Politique
Sekkouri: "Il n'y a point de comparaison entre l'offre du gouvernement actuel et les offres précédentes"
05/05/2022 - 17:31
Imane BenichouLors du point de presse tenu ce jeudi, le ministre de l'emploi, Younes Sekkouri, a affirmé que l'accord tripartite signé entre le gouvernement, les syndicats et le patronat est basé sur "la négociation, la prospective et la bonne foi", réparant "l'injustice" pour de nombreuses catégories.
Le ministre de l'Inclusion économique, de la petite entreprise, de l'emploi et des compétences, Younes Sekkouri, a déclaré jeudi que l’offre présentée par le gouvernement dans le cadre du dialogue social est une "offre intégrée, qui oblige le gouvernement à rencontrer les syndicats".
"Il n'y a point de comparaison entre l'offre du gouvernement actuel et les offres précédentes", a-t-il affirmé, lors du point de presse tenu à l'issue de la réunion du Conseil du gouvernement, soulignant que l'Exécutif est tenu de fixer un agenda pour tous les sujets qui doivent être discutés et "ouvre la voie à un certain nombre de mesures, notamment la hausse des salaires et l'amélioration des revenus".
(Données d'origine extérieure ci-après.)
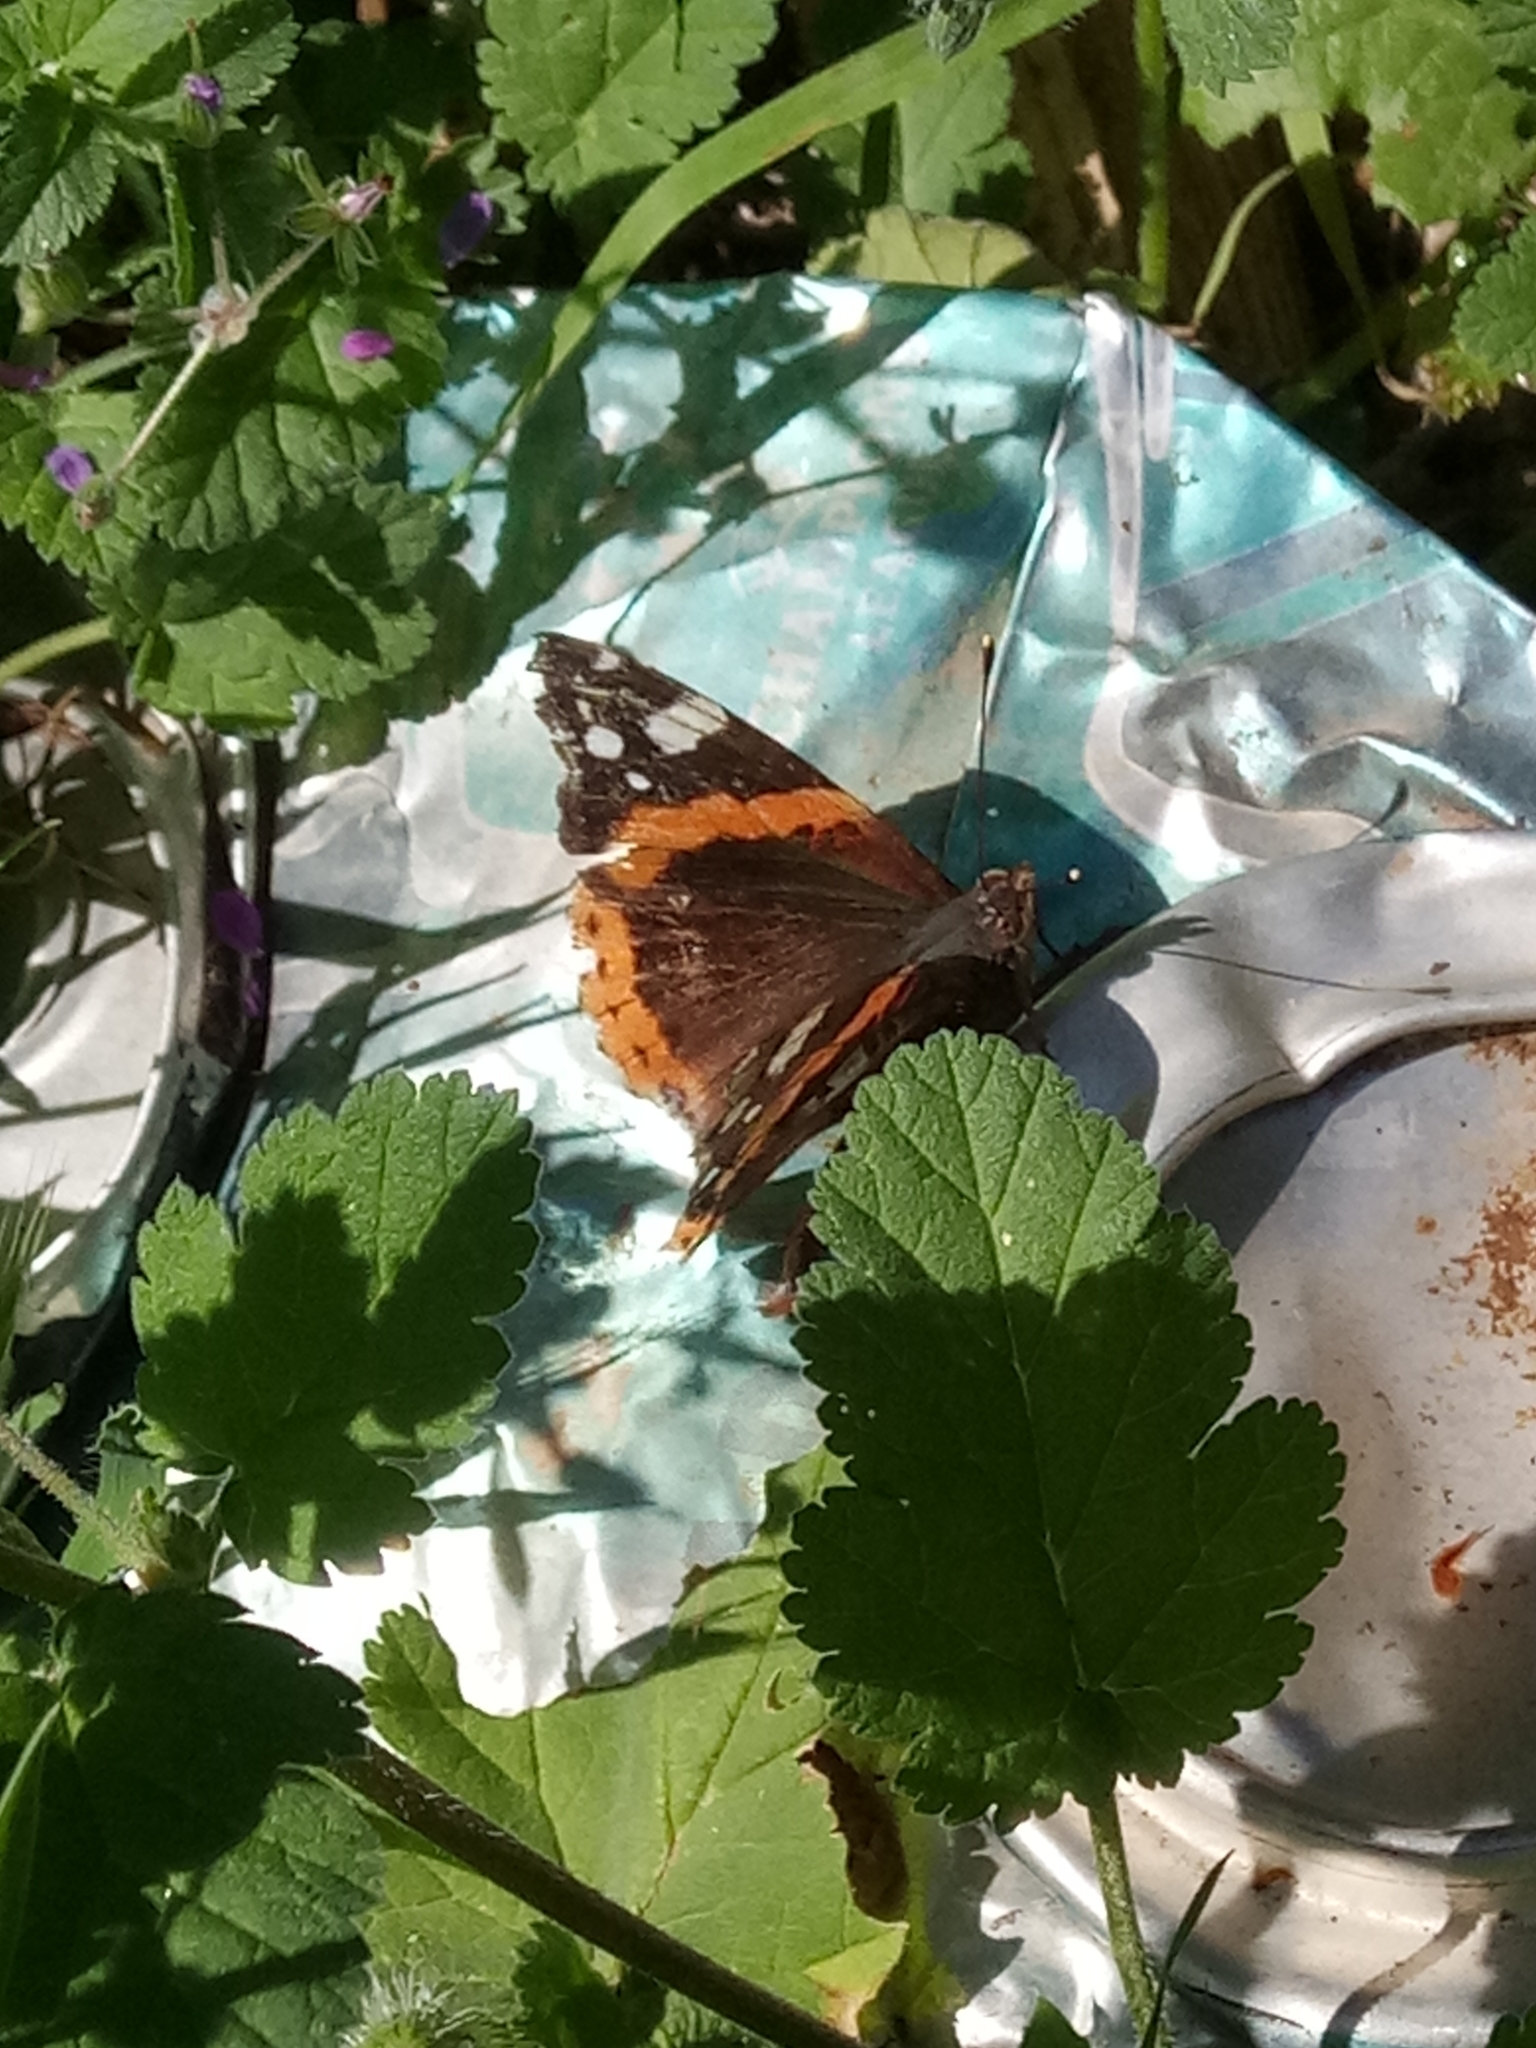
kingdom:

Un accord basé sur "la négociation"
"Nous nous sommes explicitement mis d'accord avec les syndicats et le patronat sur une charte éthique pour ce round du dialogue social, afin qu’il ne soit pas basé sur le marchandage, mais plutôt sur la négociation, la prospective et la bonne foi", a déclaré Sekkouri.
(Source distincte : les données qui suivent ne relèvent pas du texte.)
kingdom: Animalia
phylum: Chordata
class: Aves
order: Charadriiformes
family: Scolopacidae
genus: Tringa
Le ministre a en outre précisé que les différentes parties prenantes étaient tous "réalistes" et ont été mobilisées pour cet accord, instaurant "la confiance".
Interrogé sur la sélectivité du gouvernement dans la résolution de certains problèmes de catégorie sociale, Sekkouri a souligné qu’il s’agit plutôt d’"une définition des priorités". "Il y a un effort exceptionnel", a-t-il commenté, ajoutant que le gouvernement a sollicité les revendications des syndicats et a défini les priorités.
"L'injustice a été réparée pour nombreuses catégories", a-t-il clamé, notant qu’environ 60% des assurés ayant atteint l'âge légal de la retraite, qui disposent de moins de 1.320 jours d'affiliation, ne pouvaient pas bénéficier de la pension salariale, ainsi que les assurés de la CNSS, qui partent en retraite, qui n’ont pas touchés de salaire à cause de la pandémie. Et de poursuivre que le coût total des nouveautés de cette charte est d'environ 3,5 milliards de dirhams, sans calculer le coût du secteur privé, dont le relèvement du SMIG concerne des centaines de milliers de salariés, pour reprendre les mots du ministre.
Sekkouri a, par ailleurs, expliqué que les syndicats sont conscients de la situation économique internationale, affirmant que la situation aujourd'hui n'est pas la même qu'en 2016 ou 2019.
"Les fondements de l'accord nous engagent tous", a-t-il commenté, affirmant que les parties prenantes de cet accord se sont convenues qu'il valait mieux d’abord établir une charte de nouvelle génération qui lie les parties contractantes par des dates et des obligations.
En plus des commissions du secteur privé et du secteur public, la création d’une Commission spéciale pour l'institutionnalisation et la résolution des conflits persistants est "l’idée du Chef du gouvernement", selon le ministre de l’emploi, qui a souligné que "cela tient compte du fait que l'institutionnalisation constitue une revendication majeure des syndicats, au-delà du contexte actuel".